Flexibility: OOP allows for polymorphism, which means that objects can take on different forms and behave differently in different contexts. This makes it easier to write code that can handle a wide range of inputs and use cases.
Maintainability: OOP makes it easier to maintain code over time by encapsulating data and behavior into objects. This reduces the likelihood of bugs and makes it easier to fix them when they do occur.
Code organization: OOP promotes a more organized approach to coding, with objects and classes providing a natural way to structure code. This can make it easier to understand and maintain large codebases.
Easier debugging: OOP makes it easier to debug code because objects encapsulate data and behavior in a self-contained unit. This makes it easier to isolate problems and test specific parts of the code.
Disadvantages
Complexity: OOP can be more complex than other programming paradigms, especially for beginners. The concepts of classes, objects, and inheritance can be difficult to understand and apply correctly.
Performance overhead: OOP can have a performance overhead compared to other programming paradigms, especially when dealing with large datasets or complex algorithms. This is due to the overhead of creating and managing objects.

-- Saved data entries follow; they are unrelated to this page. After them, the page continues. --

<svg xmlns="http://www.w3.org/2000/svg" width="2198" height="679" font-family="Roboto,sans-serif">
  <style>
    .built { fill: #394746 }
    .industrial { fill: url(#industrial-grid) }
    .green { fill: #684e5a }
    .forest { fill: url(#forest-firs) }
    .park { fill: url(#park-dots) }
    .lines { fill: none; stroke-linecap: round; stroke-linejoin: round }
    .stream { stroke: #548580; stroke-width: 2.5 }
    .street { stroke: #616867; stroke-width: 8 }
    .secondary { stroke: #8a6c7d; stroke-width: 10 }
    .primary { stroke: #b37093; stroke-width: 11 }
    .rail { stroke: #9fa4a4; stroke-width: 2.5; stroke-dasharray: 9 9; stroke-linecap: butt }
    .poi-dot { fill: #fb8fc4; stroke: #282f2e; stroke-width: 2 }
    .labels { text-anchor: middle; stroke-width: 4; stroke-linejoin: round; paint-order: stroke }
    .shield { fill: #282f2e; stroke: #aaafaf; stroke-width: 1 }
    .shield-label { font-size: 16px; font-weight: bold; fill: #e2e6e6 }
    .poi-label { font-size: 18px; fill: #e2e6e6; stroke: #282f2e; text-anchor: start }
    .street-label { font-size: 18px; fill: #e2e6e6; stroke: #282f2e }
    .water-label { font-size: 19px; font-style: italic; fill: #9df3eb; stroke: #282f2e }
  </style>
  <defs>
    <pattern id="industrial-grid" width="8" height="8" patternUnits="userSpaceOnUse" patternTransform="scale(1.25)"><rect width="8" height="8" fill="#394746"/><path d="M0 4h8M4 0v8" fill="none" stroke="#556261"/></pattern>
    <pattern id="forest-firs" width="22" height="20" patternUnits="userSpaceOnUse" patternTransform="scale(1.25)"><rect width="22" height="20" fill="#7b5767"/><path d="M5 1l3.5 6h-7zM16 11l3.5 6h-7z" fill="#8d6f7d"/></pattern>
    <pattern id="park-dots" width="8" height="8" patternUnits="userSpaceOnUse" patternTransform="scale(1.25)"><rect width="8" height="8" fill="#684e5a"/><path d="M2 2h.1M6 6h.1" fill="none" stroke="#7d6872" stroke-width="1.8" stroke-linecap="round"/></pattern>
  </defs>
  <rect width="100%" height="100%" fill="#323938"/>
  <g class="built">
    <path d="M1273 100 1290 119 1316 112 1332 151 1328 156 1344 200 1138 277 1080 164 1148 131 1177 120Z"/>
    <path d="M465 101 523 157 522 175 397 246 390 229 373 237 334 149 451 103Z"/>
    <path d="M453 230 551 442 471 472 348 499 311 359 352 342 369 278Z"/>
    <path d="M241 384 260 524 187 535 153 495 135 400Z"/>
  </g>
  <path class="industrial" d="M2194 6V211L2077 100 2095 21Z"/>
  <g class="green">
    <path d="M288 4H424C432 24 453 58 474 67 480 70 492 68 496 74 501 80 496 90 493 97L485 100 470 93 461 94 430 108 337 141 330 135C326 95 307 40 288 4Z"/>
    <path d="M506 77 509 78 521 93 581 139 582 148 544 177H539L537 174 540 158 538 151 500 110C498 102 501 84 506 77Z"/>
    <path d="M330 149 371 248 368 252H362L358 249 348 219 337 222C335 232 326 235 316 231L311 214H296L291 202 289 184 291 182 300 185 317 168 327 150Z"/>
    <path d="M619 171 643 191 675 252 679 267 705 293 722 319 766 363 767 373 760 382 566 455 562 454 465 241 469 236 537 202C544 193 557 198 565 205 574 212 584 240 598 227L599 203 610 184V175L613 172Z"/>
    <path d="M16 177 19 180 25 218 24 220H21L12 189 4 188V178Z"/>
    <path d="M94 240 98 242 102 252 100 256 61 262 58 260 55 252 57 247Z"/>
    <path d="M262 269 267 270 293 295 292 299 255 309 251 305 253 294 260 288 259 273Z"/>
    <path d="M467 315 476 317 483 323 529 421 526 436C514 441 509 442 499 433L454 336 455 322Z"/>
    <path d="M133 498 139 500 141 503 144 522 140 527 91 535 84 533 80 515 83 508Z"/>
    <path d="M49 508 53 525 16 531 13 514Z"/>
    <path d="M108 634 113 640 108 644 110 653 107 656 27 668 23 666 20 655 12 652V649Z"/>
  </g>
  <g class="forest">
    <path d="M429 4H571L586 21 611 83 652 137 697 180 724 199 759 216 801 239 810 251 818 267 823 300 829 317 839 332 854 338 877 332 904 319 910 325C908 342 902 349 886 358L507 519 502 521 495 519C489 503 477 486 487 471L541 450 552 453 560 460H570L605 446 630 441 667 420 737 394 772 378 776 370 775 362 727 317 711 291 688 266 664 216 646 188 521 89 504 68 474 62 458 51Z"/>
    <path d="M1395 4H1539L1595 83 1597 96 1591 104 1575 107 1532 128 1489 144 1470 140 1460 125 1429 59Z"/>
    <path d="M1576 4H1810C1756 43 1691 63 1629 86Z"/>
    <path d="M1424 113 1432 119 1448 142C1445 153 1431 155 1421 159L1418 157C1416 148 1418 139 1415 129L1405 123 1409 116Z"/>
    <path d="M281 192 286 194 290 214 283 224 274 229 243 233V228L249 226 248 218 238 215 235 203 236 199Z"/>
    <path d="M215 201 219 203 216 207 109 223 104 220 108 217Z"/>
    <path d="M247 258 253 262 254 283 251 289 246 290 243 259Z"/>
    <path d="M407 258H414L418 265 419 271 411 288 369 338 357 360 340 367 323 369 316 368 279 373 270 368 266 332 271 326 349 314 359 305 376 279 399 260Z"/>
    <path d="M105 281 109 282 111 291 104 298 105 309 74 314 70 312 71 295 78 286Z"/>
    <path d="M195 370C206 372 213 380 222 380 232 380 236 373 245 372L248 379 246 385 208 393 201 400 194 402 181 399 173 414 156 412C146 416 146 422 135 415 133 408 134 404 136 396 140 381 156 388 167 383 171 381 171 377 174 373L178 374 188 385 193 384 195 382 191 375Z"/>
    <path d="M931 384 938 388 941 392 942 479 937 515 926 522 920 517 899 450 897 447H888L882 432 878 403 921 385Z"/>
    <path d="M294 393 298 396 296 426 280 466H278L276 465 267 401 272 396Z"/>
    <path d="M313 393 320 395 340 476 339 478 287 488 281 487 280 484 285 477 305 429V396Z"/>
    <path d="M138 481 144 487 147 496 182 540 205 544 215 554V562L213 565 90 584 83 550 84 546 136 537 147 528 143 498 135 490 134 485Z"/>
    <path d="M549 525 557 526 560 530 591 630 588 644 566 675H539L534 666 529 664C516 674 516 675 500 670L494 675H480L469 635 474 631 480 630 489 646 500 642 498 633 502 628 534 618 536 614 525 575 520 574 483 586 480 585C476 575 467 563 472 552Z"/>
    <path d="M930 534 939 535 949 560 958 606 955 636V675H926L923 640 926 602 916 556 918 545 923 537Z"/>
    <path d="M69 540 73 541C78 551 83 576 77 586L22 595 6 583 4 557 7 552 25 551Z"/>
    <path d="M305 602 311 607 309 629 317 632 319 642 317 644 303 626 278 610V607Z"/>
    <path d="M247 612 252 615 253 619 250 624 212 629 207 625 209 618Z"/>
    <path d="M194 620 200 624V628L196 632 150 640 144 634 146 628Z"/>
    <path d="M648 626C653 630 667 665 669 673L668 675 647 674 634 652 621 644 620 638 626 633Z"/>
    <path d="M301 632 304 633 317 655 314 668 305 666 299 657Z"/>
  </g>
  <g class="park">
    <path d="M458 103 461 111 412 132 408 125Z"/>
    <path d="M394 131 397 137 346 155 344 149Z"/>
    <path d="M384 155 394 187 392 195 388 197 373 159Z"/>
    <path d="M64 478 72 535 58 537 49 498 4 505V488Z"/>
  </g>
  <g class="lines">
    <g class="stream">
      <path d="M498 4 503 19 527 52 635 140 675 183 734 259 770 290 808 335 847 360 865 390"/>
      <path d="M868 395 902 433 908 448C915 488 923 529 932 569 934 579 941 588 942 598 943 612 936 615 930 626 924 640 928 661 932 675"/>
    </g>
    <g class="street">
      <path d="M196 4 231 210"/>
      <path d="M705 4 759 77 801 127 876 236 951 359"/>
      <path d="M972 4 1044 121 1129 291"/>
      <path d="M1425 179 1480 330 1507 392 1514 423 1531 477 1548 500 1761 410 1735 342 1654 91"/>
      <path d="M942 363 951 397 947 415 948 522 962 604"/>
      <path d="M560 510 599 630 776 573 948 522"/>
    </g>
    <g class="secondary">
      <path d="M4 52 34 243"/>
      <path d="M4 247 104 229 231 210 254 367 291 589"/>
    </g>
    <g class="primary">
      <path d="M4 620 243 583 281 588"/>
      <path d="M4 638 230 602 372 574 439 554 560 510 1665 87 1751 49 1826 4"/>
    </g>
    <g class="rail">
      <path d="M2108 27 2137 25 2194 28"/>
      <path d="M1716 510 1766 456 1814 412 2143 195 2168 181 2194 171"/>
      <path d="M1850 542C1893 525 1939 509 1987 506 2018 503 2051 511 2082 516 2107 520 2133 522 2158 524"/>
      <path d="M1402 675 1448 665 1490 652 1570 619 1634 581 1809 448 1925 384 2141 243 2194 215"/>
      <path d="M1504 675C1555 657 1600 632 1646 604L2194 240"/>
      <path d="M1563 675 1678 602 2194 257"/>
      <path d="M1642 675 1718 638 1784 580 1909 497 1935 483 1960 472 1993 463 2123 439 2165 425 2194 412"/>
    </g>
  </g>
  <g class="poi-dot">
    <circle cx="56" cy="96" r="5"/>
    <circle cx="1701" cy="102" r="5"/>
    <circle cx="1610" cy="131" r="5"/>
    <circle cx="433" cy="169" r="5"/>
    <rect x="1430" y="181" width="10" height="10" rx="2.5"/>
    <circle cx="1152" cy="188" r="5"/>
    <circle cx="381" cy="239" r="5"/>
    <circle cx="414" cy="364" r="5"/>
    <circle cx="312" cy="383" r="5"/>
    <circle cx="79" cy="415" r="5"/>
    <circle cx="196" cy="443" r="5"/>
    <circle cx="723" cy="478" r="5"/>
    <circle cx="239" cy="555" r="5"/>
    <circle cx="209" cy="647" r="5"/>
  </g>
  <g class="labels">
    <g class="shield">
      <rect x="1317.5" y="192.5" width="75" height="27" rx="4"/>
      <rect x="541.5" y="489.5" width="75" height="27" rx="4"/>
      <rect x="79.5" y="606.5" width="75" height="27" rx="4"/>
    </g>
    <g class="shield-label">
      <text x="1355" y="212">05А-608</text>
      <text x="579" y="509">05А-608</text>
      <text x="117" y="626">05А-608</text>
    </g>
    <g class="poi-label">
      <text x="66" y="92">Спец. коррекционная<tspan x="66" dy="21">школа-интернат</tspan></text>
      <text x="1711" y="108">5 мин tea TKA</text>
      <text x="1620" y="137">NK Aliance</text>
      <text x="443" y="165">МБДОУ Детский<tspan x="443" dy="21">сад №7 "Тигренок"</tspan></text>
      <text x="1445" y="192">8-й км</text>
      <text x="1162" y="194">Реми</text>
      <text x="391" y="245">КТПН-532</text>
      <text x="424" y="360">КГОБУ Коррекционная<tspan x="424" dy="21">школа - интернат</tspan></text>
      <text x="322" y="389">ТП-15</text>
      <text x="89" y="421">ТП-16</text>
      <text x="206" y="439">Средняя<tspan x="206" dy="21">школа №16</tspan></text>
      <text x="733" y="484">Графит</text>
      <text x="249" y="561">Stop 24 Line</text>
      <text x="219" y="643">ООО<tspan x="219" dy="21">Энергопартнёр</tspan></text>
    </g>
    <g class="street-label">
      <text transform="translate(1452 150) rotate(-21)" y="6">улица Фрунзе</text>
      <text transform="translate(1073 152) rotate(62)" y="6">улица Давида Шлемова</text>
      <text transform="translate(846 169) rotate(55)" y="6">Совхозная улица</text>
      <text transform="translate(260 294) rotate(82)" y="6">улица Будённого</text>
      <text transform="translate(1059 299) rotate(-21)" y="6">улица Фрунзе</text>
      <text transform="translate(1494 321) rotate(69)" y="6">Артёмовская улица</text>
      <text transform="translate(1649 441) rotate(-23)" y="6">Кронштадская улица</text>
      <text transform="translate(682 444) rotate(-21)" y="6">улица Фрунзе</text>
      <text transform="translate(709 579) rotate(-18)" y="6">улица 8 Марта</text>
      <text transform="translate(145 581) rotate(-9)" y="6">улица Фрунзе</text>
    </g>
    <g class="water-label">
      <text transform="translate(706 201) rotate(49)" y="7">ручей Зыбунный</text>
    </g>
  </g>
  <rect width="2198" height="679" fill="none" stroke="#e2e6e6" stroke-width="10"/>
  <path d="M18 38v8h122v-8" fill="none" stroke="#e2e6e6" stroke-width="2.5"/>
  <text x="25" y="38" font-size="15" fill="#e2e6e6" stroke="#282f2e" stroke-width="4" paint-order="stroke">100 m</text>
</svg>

Steep learning curve: OOP can be challenging to learn, especially for developers who are used to procedural programming. The concepts of abstraction, encapsulation, and inheritance can be difficult to master.
Overuse of inheritance: In some cases, developers can overuse inheritance, leading to overly complex and tightly coupled code. This can make it harder to maintain and modify code over time.
Lack of support for functional programming: OOP languages often lack support for functional programming constructs, such as higher-order functions and immutability. This can make it harder to write code for certain types of applications.
Difficulty with certain types of problems: OOP is not always the best choice for solving certain types of problems, such as those that involve a lot of data manipulation or require low-level control over hardware.